*Provided data:*
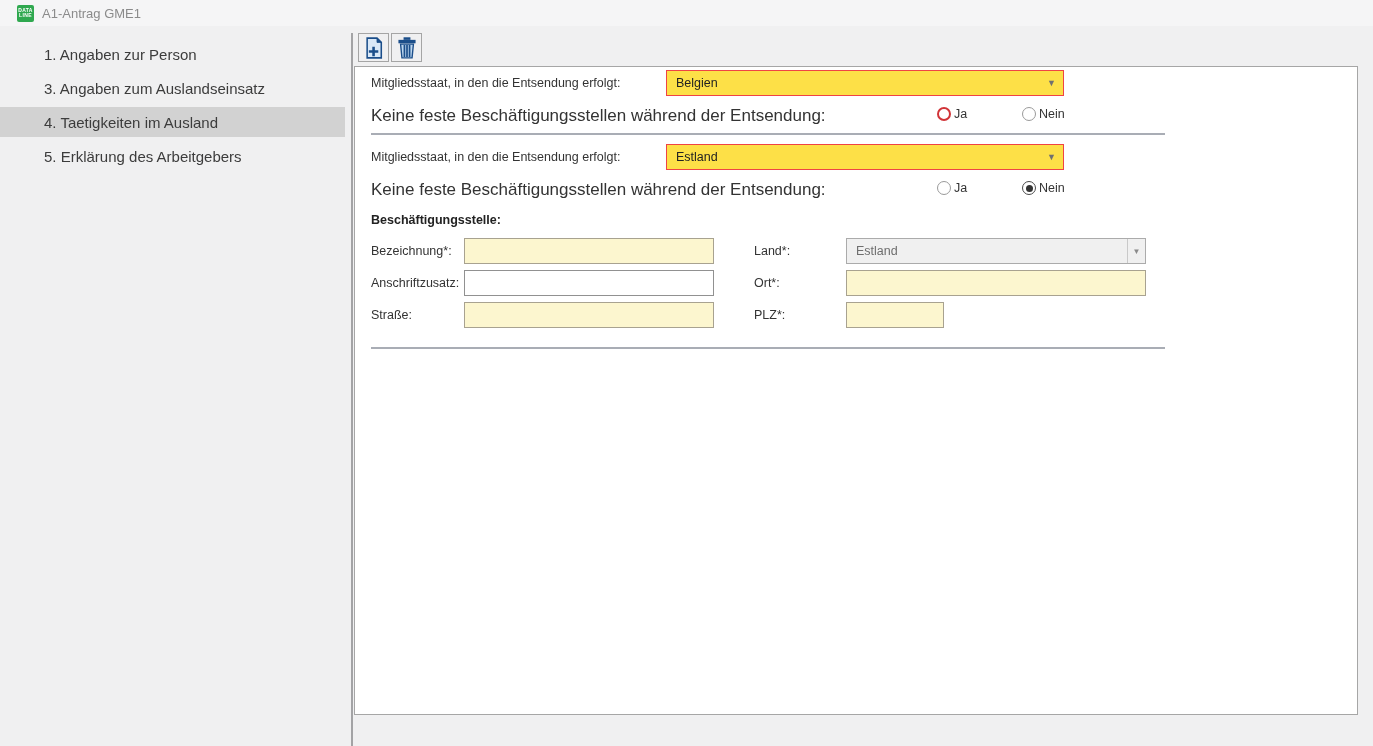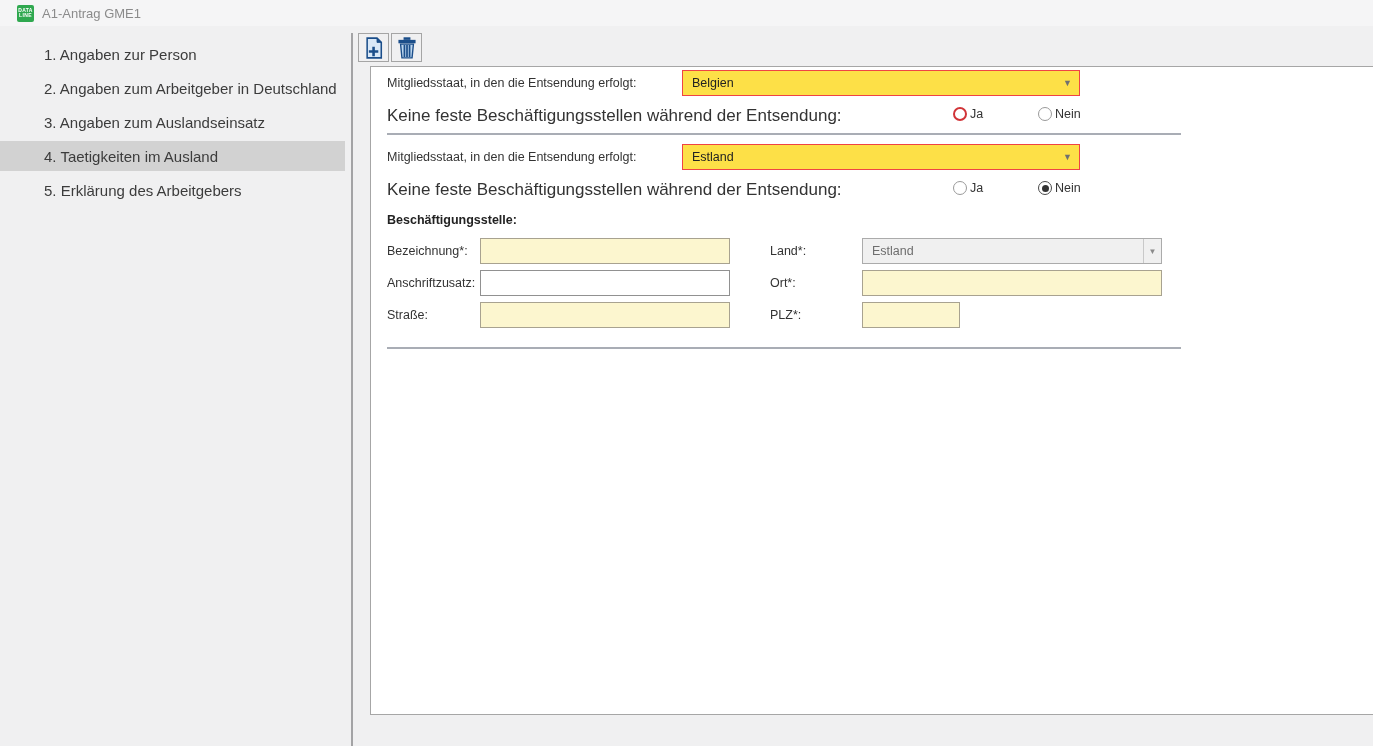--- a/index.html
+++ b/index.html
@@ -50,21 +50,21 @@
   .nav li.selected { background: #d2d2d2; }
 
   
   .main { position: absolute; left: 353px; top: 26px; width: 1020px; height: 720px; }
   .toolbar { position: absolute; left: 5px; top: 7px; display: flex; gap: 2px; }
   .tb-btn {
     width: 31px; height: 29px; border: 1px solid #a5a5a5; background: #f0f0f1;
     display: flex; align-items: center; justify-content: center; padding: 0;
   }
   .panel {
-    position: absolute; left: 17px; top: 40px; width: 1004px; height: 649px;
+    position: absolute; left: 1px; top: 40px; width: 1004px; height: 649px;
     background: #ffffff; border: 1px solid #a6a6a6;
   }
   .panel-content { padding: 3px 0 0 16px; }
 
   
   .combo-row { display: flex; align-items: center; height: 26px; margin-top: 0; }
   .combo-row .lbl { width: 295px; font-size: 12.5px; color: #333; }
   .combo {
     width: 398px; height: 26px; border: 1px solid #ef4444; background: #fde047;
     display: flex; align-items: center; padding-left: 9px;
@@ -130,21 +130,20 @@
     <div class="logo">
       <span>DATA</span>
       <span>LINE</span>
     </div>
     <div class="title-text">A1-Antrag GME1</div>
   </div>
 
   <div class="sidebar">
     <ul class="nav">
       <li>1. Angaben zur Person</li>
-      <li>2. Angaben zum Arbeitgeber in Deutschland</li>
       <li>3. Angaben zum Auslandseinsatz</li>
       <li class="selected">4. Taetigkeiten im Ausland</li>
       <li>5. Erklärung des Arbeitgebers</li>
     </ul>
   </div>
   <div class="sidebar-sep"></div>
 
   <div class="main">
 
     <div class="toolbar">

*Work to be completed:* Write out only the lines from the one containing "<li>1. Angaben zur Person</li>" through the end of the listing above, exactly as they stand.

*Answer space:*
       <li>1. Angaben zur Person</li>
-      <li>2. Angaben zum Arbeitgeber in Deutschland</li>
       <li>3. Angaben zum Auslandseinsatz</li>
       <li class="selected">4. Taetigkeiten im Ausland</li>
       <li>5. Erklärung des Arbeitgebers</li>
     </ul>
   </div>
   <div class="sidebar-sep"></div>
 
   <div class="main">
 
     <div class="toolbar">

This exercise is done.